I acknowledged his question with a nod. There's definitely a difference between loving someone and being in love with them.

He continued, "But it still hurts. I've never been involved with someone like that before. We've been in a bad place for a few months, but I kept thinking it would pass, probably after the tour ended and we could spend more time together again. But at the same time, I kept thinking about..."

His pause was killing me. "About what?"

"About what it would be like to not be tied down to her. To be able to be with someone else."

"Oh. Like someone else in general, or someone in particular?"

He snickered. "You should be an interviewer or psychiatrist or something. You really like to analyze shit."
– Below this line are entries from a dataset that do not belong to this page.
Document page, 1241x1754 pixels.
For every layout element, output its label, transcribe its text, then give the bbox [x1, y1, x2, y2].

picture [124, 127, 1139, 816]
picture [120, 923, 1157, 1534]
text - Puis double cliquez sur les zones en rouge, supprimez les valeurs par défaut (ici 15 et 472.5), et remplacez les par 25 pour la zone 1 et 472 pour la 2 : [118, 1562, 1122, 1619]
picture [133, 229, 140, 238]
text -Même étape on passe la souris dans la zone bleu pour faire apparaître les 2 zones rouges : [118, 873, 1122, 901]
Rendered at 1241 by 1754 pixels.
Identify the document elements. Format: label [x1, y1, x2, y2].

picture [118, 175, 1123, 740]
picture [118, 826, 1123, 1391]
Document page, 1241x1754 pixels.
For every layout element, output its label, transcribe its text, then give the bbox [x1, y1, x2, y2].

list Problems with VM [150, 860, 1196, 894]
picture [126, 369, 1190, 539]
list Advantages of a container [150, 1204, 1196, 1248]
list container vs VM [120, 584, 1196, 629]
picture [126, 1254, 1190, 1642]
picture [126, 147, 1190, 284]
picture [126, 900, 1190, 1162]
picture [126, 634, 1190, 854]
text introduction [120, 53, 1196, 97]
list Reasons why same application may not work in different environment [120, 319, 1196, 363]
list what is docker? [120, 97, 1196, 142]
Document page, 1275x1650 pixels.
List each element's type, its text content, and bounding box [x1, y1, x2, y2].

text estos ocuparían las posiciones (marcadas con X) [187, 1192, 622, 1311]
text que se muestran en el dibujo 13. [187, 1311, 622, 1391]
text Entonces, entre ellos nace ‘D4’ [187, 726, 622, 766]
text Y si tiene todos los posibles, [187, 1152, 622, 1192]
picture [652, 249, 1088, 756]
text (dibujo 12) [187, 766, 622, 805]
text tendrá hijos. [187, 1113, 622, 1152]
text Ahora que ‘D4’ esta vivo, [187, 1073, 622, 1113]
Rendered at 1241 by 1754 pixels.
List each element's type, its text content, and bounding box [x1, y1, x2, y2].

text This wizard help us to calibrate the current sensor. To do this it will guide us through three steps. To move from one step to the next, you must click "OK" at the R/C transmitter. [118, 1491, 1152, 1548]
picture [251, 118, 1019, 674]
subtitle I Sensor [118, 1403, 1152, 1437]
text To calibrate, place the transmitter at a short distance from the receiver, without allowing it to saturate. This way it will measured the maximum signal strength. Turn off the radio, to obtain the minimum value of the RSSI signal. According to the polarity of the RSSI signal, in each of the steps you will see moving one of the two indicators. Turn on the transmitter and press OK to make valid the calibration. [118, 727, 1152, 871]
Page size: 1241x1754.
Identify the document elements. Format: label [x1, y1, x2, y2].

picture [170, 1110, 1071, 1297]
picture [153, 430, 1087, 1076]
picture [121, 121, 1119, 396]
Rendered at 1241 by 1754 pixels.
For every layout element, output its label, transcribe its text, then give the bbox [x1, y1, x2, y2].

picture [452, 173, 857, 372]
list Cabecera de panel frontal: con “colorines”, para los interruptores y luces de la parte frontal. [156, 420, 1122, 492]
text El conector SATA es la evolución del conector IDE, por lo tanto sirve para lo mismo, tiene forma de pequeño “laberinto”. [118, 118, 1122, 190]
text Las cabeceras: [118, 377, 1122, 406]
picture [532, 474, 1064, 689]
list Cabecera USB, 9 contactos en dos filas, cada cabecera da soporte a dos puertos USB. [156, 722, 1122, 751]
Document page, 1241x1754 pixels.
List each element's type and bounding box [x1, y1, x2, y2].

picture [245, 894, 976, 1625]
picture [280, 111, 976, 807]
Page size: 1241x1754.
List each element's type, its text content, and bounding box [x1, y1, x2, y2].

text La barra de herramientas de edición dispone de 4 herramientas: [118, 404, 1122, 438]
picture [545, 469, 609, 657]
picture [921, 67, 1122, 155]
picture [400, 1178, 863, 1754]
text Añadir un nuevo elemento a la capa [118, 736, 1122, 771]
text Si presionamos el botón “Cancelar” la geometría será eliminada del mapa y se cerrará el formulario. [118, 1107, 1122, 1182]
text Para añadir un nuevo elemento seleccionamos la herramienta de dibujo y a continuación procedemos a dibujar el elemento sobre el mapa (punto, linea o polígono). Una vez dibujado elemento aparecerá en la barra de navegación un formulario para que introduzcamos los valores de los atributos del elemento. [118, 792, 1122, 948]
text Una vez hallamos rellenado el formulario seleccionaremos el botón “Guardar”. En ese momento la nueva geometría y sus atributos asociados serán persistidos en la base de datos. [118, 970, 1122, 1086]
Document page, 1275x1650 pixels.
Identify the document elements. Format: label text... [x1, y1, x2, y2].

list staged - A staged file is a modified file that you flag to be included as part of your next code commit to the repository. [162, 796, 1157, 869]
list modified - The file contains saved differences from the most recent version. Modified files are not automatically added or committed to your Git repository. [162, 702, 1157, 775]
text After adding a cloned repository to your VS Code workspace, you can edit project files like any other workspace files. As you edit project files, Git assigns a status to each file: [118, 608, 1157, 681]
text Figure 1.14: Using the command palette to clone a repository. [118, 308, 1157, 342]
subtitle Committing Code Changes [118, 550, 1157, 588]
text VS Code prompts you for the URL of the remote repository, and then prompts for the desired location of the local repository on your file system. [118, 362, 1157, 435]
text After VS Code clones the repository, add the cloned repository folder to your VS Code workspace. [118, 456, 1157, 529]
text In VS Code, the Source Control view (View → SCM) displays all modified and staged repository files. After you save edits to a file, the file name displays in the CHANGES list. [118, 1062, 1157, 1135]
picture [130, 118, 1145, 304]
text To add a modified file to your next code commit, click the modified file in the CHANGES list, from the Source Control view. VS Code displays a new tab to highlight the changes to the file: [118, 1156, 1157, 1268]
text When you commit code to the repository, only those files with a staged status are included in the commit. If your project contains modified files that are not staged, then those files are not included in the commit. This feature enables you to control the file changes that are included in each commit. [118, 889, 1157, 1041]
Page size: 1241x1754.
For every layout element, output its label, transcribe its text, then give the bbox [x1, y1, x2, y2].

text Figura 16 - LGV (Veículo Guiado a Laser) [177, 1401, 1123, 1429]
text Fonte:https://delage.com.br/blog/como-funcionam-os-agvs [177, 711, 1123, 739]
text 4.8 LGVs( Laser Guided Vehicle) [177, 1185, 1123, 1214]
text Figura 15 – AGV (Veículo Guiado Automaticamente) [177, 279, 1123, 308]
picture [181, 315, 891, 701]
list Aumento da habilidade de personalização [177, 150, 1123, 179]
I didn't know if he thought that was a good or bad thing. "Sorry. Just tell me to back off if I get too nosy. It's ingrained in my head to ask questions and get to the bottom of things, I guess. It's what nurses do. I know I'm not being a nurse right now, but I'm just saying. So, yeah, I'll shut up now." My face was warm with embarrassment. Though he never seemed to mind, I felt I'd overstepped my boundaries again.

"No, don't get me wrong, I don't mean that in a bad way. It's just another way that you're different from anyone I know. No one else gives a rat's ass about my feelings. And that's why I feel like a complete dick for earlier. I know you thought I was blowing you off."